TASKS TO PERFORM.
a: In the guide to Harvard citation below, what three details should be added after a small quotation?
b: List every tip that the Harvard citation guide below gives for presenting a long quotation.
c: Write the next part of the Harvard citation guide that follows, picking up after its last tip.

─── TEXT FOR ANALYSIS ───

This guide describes the Harvard system of Citing and Referencing sources in academic work.

 

To quote is to directly use another’s words and to acknowledge the source. If you are quoting someone word-for-word or using someone else's ideas or statistics in your writing, you will need to reference it within the body of your assignment. 

 

Small quotations

Small quotations (less than 40 words) are included in your writing with the text in single  quotation marks. After the quote, add the author’s surname, the date of publication and the page number(s) of the quote.

 

‘Digital technologies are now seen as an integral part of maintaining education’s relevance to the fast-changing economics world’ (Selwyn, 2017, p. 23).

 

Quotations longer than 40 words

If a quotation is longer than 40 words, no quotation marks are used, and the quotation is indented instead:

 

Bellos and Montagu warn of copyright challenges to come:

Because the “learning” or “training” of A.I. depends on its exposure to underlying materials that are in the main protected by copyright – images, sounds, databases of information – the development of new A.I. tools will surely spawn the next generation of copyright litigation, where the output of the A.I., if not its very existence, may be challenged as an infringement (Bellos and Montagu, 2024, p. 334).

 

 

Tips:

  • place a colon (:) at the end of your writing before the quote

  • leave a space of one line before and after a long quotation

  • do not use quotation marks around a long quotation

  • indent the quote

  • if your assignment is in double spacing, have the quotation in single spacing (for Harvard; there may be different guidelines for other bibliographic styles)

─── GIVEN INFORMATION ───

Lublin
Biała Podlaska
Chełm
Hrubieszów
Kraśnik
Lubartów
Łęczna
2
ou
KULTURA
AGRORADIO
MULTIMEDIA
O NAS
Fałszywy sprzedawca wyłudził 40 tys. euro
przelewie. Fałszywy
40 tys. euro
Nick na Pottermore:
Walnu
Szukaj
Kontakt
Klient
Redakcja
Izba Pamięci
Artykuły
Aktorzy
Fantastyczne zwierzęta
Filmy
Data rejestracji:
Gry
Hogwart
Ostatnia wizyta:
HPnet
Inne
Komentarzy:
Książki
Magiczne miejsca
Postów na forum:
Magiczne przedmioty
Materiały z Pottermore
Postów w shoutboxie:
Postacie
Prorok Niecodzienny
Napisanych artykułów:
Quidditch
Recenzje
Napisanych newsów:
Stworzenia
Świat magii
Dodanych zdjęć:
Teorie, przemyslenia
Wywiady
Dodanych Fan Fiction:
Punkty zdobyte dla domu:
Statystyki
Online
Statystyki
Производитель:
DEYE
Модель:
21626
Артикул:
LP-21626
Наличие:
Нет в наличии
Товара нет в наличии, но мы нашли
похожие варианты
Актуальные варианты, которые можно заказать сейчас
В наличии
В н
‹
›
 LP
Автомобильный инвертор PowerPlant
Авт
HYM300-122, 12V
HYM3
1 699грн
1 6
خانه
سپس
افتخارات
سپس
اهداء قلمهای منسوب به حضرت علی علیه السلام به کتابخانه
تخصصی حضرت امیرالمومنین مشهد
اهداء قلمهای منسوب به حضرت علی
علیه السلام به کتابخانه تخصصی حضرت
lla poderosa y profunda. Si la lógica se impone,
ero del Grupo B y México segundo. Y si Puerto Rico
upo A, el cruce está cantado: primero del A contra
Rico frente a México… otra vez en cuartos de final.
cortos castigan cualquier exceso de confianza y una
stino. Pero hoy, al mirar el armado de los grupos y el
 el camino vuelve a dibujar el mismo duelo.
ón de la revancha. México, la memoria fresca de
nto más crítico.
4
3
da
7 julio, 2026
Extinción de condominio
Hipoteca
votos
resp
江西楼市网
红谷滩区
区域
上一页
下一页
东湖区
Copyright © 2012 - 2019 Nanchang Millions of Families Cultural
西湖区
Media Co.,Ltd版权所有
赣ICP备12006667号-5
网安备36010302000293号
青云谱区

───
─── GIVEN INFORMATION ───

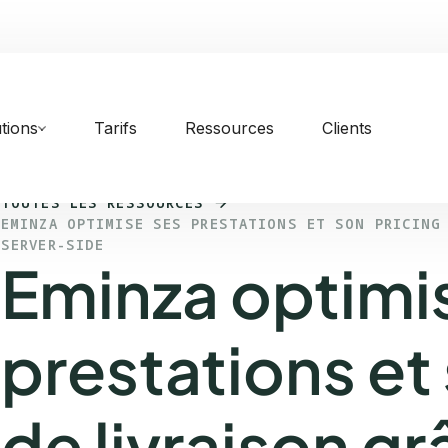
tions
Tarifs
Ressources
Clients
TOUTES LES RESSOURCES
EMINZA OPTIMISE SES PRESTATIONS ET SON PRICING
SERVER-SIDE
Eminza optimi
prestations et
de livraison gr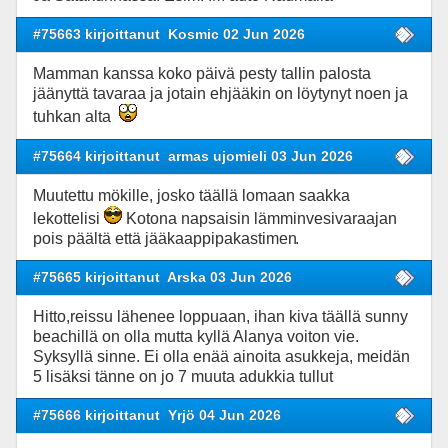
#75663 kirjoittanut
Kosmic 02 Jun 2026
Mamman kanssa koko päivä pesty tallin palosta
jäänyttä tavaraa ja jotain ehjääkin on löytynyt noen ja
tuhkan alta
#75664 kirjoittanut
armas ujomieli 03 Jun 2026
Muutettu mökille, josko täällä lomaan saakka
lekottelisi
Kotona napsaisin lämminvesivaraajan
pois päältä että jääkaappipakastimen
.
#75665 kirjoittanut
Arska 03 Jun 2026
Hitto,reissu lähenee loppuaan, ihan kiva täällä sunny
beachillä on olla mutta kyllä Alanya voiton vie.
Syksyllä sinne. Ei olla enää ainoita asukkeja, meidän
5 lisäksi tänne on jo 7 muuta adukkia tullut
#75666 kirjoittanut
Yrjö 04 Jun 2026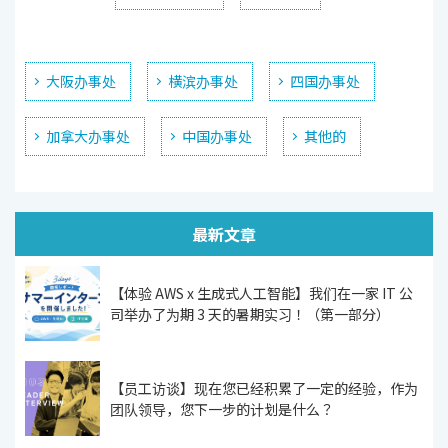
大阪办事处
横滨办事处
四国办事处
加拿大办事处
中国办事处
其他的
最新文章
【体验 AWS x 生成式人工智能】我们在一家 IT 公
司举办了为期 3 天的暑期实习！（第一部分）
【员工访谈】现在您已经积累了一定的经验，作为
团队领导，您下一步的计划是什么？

───

ANSWERS TO THE PROBLEMS.
a: The author's surname, the date of publication, and the page number(s) of the quote.

b:
- Place a colon (:) at the end of your writing before the quote.
- Leave a space of one line before and after a long quotation.
- Do not use quotation marks around a long quotation.
- Indent the quote.
- If your assignment is in double spacing, have the quotation in single spacing (for Harvard; there may be different guidelines for other bibliographic styles).

c:
Modifying a direct quotation

Ellipsis

If you want to omit a word or words from a quotation, indicate this with an ellipsis (three dots) with a space before and after the ellipsis (...). A direct quotation should neither start nor end with an ellipsis. Words should only be omitted from a quotation if they are superfluous to the reason why you are using the quotation and the meaning of the quote is not affected by the change.

 

Simms (2009, p. 42) states that ‘in contrast to the annals, … genealogies were one of the first classes of text to be recorded in Irish’.

 

 

Square Brackets

If you need to add a word or words to a quotation, or change the capitalisation of a word to fit with your writing, put the word(s)/letter in square brackets [ ]. Words should only be added to a quote for explanatory reasons (e.g. a name might be added to explain who a pronoun is referencing).

 

Weller (2020, p. 146) summarises the use of digital badges suggesting that ‘[t]hey don’t need to be for everyone, but for a certain group of learners, they provide motivation, reward, and structure to learning that they value’.

 

Sic

If you need to indicate a misspelling, grammatical error or lack of inclusive language, insert the word [sic] (meaning so or thus) in square brackets immediately following the error but do not change the error in the quotation.

 

Flynn (2021, p. 2) explains that ‘Consciencious [sic] people tend to be efficient and organised as opposed to easy-going and disorderly’.